Tired! Exhausted! Worn out!
Then there is knackered (slang), bushed, buggered (slang), weary, fatigued, dead, beat, burned out, pooped (slang), jaded, spent, stuffed (slang) and f*cked (just plain rude)!
All of these words describe how I feel most of the time! However, none of them, when I use them, refer to the bone achingly done in feeling that comes after hard physical labour or exercise of any kind! Not that I have never felt that way – I have! But at the moment, my tiredness is ruled and controlled by my mind and NOT my body. I actually, long to feel that physical tiredness but I am continually living at crawl pace because my mental exhaustion debilitates me so.
Sleep is not something that comes easily for me. I am both an early riser and a late nighter. For years I have woken during the night – so therefore what sleep I get, doesn’t leave me feeling refreshed when I wake. Finding the correct temperature at night is often a challenge, with the night sweats of menopause not helping.
As a child, my parents soon observed that I was a good sleeper and a heavy sleeper. As long as I had my thumb in my mouth and my cuddly rug in my hand, I would and could sleep anywhere! You don’t know how many times I have thought about taking both these childhood habits up again as an adult!!!!

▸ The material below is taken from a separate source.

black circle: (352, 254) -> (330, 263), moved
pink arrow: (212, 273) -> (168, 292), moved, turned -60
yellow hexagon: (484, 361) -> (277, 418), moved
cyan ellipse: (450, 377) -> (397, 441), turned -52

Sleep has always been one of my stress releases – the other ……. talking! Yes I know, surprising isn’t it!! I went through a period during Intermediate School and early High School, where I had a series of sporting injuries …. yes I played sport and was good at it!
My Mum tells me that on trips to the hospital to have plaster cast changes, I would chatter all the way during the bus trip there and back, then come home and sleep for a few hours. They found that it was pointless to send me back to school on those days because sleep was what I needed. As a young adult, if I had too many late nights, I became grumpy and just needed to sleep on a regular basis, to become a contributing member of society once again. It wasn’t hard to catch up as a child or a teenager.
But then the babies started arriving and the next 10 or so years were a blur of sleep deprivation. I tried to “sleep when your baby sleeps” – yeah right, that really works …. if you have toddlers as well or if you remotely care about your house or husband! That tiredness was a mixture of physical and mental tiredness but it does come to an end ….. unless you decide to spread your family out over a longer period than usual. Like we did! Our last baby wasn’t even born when the early morning swimming training was occurring and at the other end – late night teenage dances and party pick ups began. Add to this the necessity of returning to work at nights and not long after, a newly diagnosed husband with cancer. My sleep or inability to sleep, patterns were set!
Twenty years on …. I am still needing sleep as my number one stress release and I am still knackered! I have attempted many suggested cures for my unhelpful sleep habits. I have turned off my technology early. I have tried regularity in my going to sleep and waking up times. I do not drink coffee – at all! I’ve tried prayer and meditation. Warm showers. Writing down my thoughts before I go to bed. I have block out curtains. I’ve adjusted the temperature in my room – down. Blah blah blah ….. everything works for a while – nothing works for any length of time!
I am continually amazed at how I can drop off to sleep at the wrong time, in the wrong place if I allow myself. Often after waking at between 4 & 5am, I feel my eyelids drooping at home around 8am or at work at around 10am!! In church – sermon time – sleep time! In the middle of an exciting TV show – sleep time! And then the reverse happens in bed! Eyes wide open. Mind going a hundred miles an hour. Sleep nowhere to be found. Anxiety is a bitch. There is no other word for it. It sucks all the life from me and leaves me … Tired! Exhausted! Worn out! Knackered! Bushed! Buggered! Weary! Fatigued! Dead! Beat! Burned out! Pooped! Jaded! Spent! Stuffed! F*cked!
How about you? Care to share your sleep stories or tips?